__Exercise requirements__
Only the text belongs in the copy: retype each record exactly as it appears.

***** Exercise materials

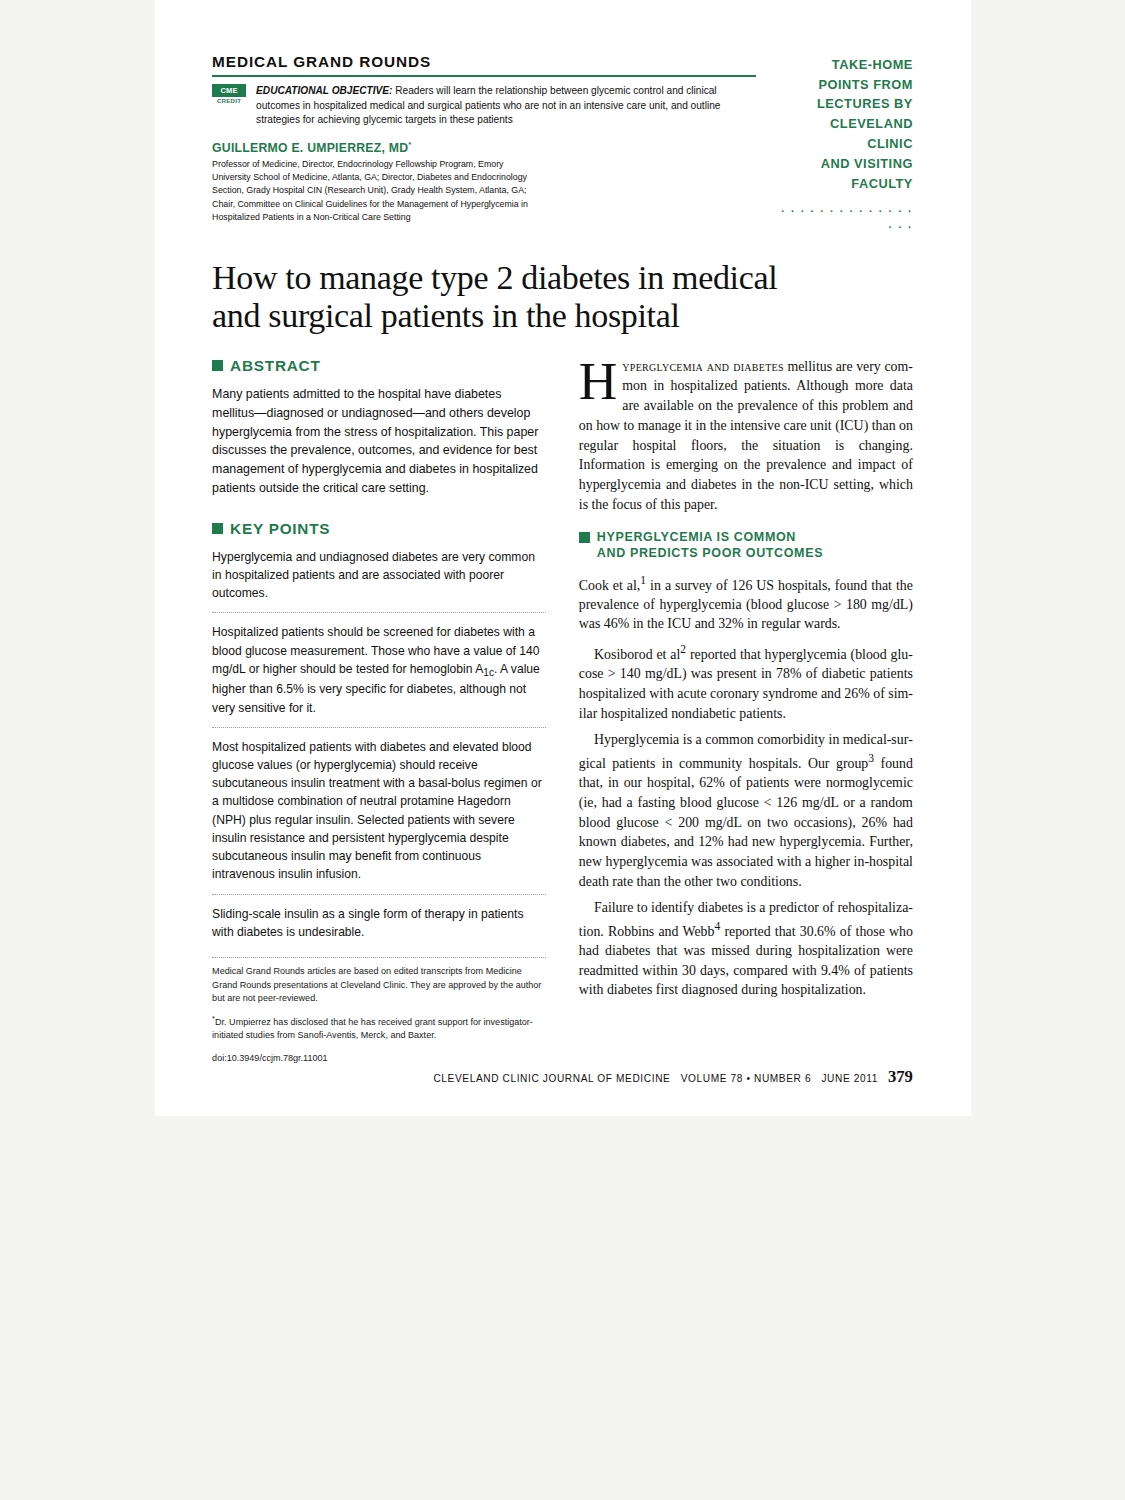MEDICAL GRAND ROUNDS
CME
CREDIT
EDUCATIONAL OBJECTIVE: Readers will learn the relationship between glycemic control and clinical outcomes in hospitalized medical and surgical patients who are not in an intensive care unit, and outline strategies for achieving glycemic targets in these patients
GUILLERMO E. UMPIERREZ, MD*
Professor of Medicine, Director, Endocrinology Fellowship Program, Emory University School of Medicine, Atlanta, GA; Director, Diabetes and Endocrinology Section, Grady Hospital CIN (Research Unit), Grady Health System, Atlanta, GA; Chair, Committee on Clinical Guidelines for the Management of Hyperglycemia in Hospitalized Patients in a Non-Critical Care Setting
TAKE-HOME
POINTS FROM
LECTURES BY
CLEVELAND
CLINIC
AND VISITING
FACULTY
. . . . . . . . . . . . . . . . .
How to manage type 2 diabetes in medical
and surgical patients in the hospital
ABSTRACT
Many patients admitted to the hospital have diabetes mellitus—diagnosed or undiagnosed—and others develop hyperglycemia from the stress of hospitalization. This paper discusses the prevalence, outcomes, and evidence for best management of hyperglycemia and diabetes in hospitalized patients outside the critical care setting.
KEY POINTS
Hyperglycemia and undiagnosed diabetes are very common in hospitalized patients and are associated with poorer outcomes.
Hospitalized patients should be screened for diabetes with a blood glucose measurement. Those who have a value of 140 mg/dL or higher should be tested for hemoglobin A1c. A value higher than 6.5% is very specific for diabetes, although not very sensitive for it.
Most hospitalized patients with diabetes and elevated blood glucose values (or hyperglycemia) should receive subcutaneous insulin treatment with a basal-bolus regimen or a multidose combination of neutral protamine Hagedorn (NPH) plus regular insulin. Selected patients with severe insulin resistance and persistent hyperglycemia despite subcutaneous insulin may benefit from continuous intravenous insulin infusion.
Sliding-scale insulin as a single form of therapy in patients with diabetes is undesirable.
Medical Grand Rounds articles are based on edited transcripts from Medicine Grand Rounds presentations at Cleveland Clinic. They are approved by the author but are not peer-reviewed.
*Dr. Umpierrez has disclosed that he has received grant support for investigator-initiated studies from Sanofi-Aventis, Merck, and Baxter.
doi:10.3949/ccjm.78gr.11001
Hyperglycemia and diabetes mellitus are very common in hospitalized patients. Although more data are available on the prevalence of this problem and on how to manage it in the intensive care unit (ICU) than on regular hospital floors, the situation is changing. Information is emerging on the prevalence and impact of hyperglycemia and diabetes in the non-ICU setting, which is the focus of this paper.
HYPERGLYCEMIA IS COMMON
AND PREDICTS POOR OUTCOMES
Cook et al,1 in a survey of 126 US hospitals, found that the prevalence of hyperglycemia (blood glucose > 180 mg/dL) was 46% in the ICU and 32% in regular wards.
Kosiborod et al2 reported that hyperglycemia (blood glucose > 140 mg/dL) was present in 78% of diabetic patients hospitalized with acute coronary syndrome and 26% of similar hospitalized nondiabetic patients.
Hyperglycemia is a common comorbidity in medical-surgical patients in community hospitals. Our group3 found that, in our hospital, 62% of patients were normoglycemic (ie, had a fasting blood glucose < 126 mg/dL or a random blood glucose < 200 mg/dL on two occasions), 26% had known diabetes, and 12% had new hyperglycemia. Further, new hyperglycemia was associated with a higher in-hospital death rate than the other two conditions.
Failure to identify diabetes is a predictor of rehospitalization. Robbins and Webb4 reported that 30.6% of those who had diabetes that was missed during hospitalization were readmitted within 30 days, compared with 9.4% of patients with diabetes first diagnosed during hospitalization.
CLEVELAND CLINIC JOURNAL OF MEDICINE VOLUME 78 • NUMBER 6 JUNE 2011 379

**********

__Answer space__
MEDICAL GRAND ROUNDS
CME
CREDIT
EDUCATIONAL OBJECTIVE: Readers will learn the relationship between glycemic control and clinical outcomes in hospitalized medical and surgical patients who are not in an intensive care unit, and outline strategies for achieving glycemic targets in these patients
GUILLERMO E. UMPIERREZ, MD*
Professor of Medicine, Director, Endocrinology Fellowship Program, Emory University School of Medicine, Atlanta, GA; Director, Diabetes and Endocrinology Section, Grady Hospital CIN (Research Unit), Grady Health System, Atlanta, GA; Chair, Committee on Clinical Guidelines for the Management of Hyperglycemia in Hospitalized Patients in a Non-Critical Care Setting
TAKE-HOME
POINTS FROM
LECTURES BY
CLEVELAND
CLINIC
AND VISITING
FACULTY
. . . . . . . . . . . . . . . . .
How to manage type 2 diabetes in medical
and surgical patients in the hospital
ABSTRACT
Many patients admitted to the hospital have diabetes mellitus—diagnosed or undiagnosed—and others develop hyperglycemia from the stress of hospitalization. This paper discusses the prevalence, outcomes, and evidence for best management of hyperglycemia and diabetes in hospitalized patients outside the critical care setting.
KEY POINTS
Hyperglycemia and undiagnosed diabetes are very common in hospitalized patients and are associated with poorer outcomes.
Hospitalized patients should be screened for diabetes with a blood glucose measurement. Those who have a value of 140 mg/dL or higher should be tested for hemoglobin A1c. A value higher than 6.5% is very specific for diabetes, although not very sensitive for it.
Most hospitalized patients with diabetes and elevated blood glucose values (or hyperglycemia) should receive subcutaneous insulin treatment with a basal-bolus regimen or a multidose combination of neutral protamine Hagedorn (NPH) plus regular insulin. Selected patients with severe insulin resistance and persistent hyperglycemia despite subcutaneous insulin may benefit from continuous intravenous insulin infusion.
Sliding-scale insulin as a single form of therapy in patients with diabetes is undesirable.
Medical Grand Rounds articles are based on edited transcripts from Medicine Grand Rounds presentations at Cleveland Clinic. They are approved by the author but are not peer-reviewed.
*Dr. Umpierrez has disclosed that he has received grant support for investigator-initiated studies from Sanofi-Aventis, Merck, and Baxter.
doi:10.3949/ccjm.78gr.11001
Hyperglycemia and diabetes mellitus are very common in hospitalized patients. Although more data are available on the prevalence of this problem and on how to manage it in the intensive care unit (ICU) than on regular hospital floors, the situation is changing. Information is emerging on the prevalence and impact of hyperglycemia and diabetes in the non-ICU setting, which is the focus of this paper.
HYPERGLYCEMIA IS COMMON
AND PREDICTS POOR OUTCOMES
Cook et al,1 in a survey of 126 US hospitals, found that the prevalence of hyperglycemia (blood glucose > 180 mg/dL) was 46% in the ICU and 32% in regular wards.
Kosiborod et al2 reported that hyperglycemia (blood glucose > 140 mg/dL) was present in 78% of diabetic patients hospitalized with acute coronary syndrome and 26% of similar hospitalized nondiabetic patients.
Hyperglycemia is a common comorbidity in medical-surgical patients in community hospitals. Our group3 found that, in our hospital, 62% of patients were normoglycemic (ie, had a fasting blood glucose < 126 mg/dL or a random blood glucose < 200 mg/dL on two occasions), 26% had known diabetes, and 12% had new hyperglycemia. Further, new hyperglycemia was associated with a higher in-hospital death rate than the other two conditions.
Failure to identify diabetes is a predictor of rehospitalization. Robbins and Webb4 reported that 30.6% of those who had diabetes that was missed during hospitalization were readmitted within 30 days, compared with 9.4% of patients with diabetes first diagnosed during hospitalization.
CLEVELAND CLINIC JOURNAL OF MEDICINE VOLUME 78 • NUMBER 6 JUNE 2011 379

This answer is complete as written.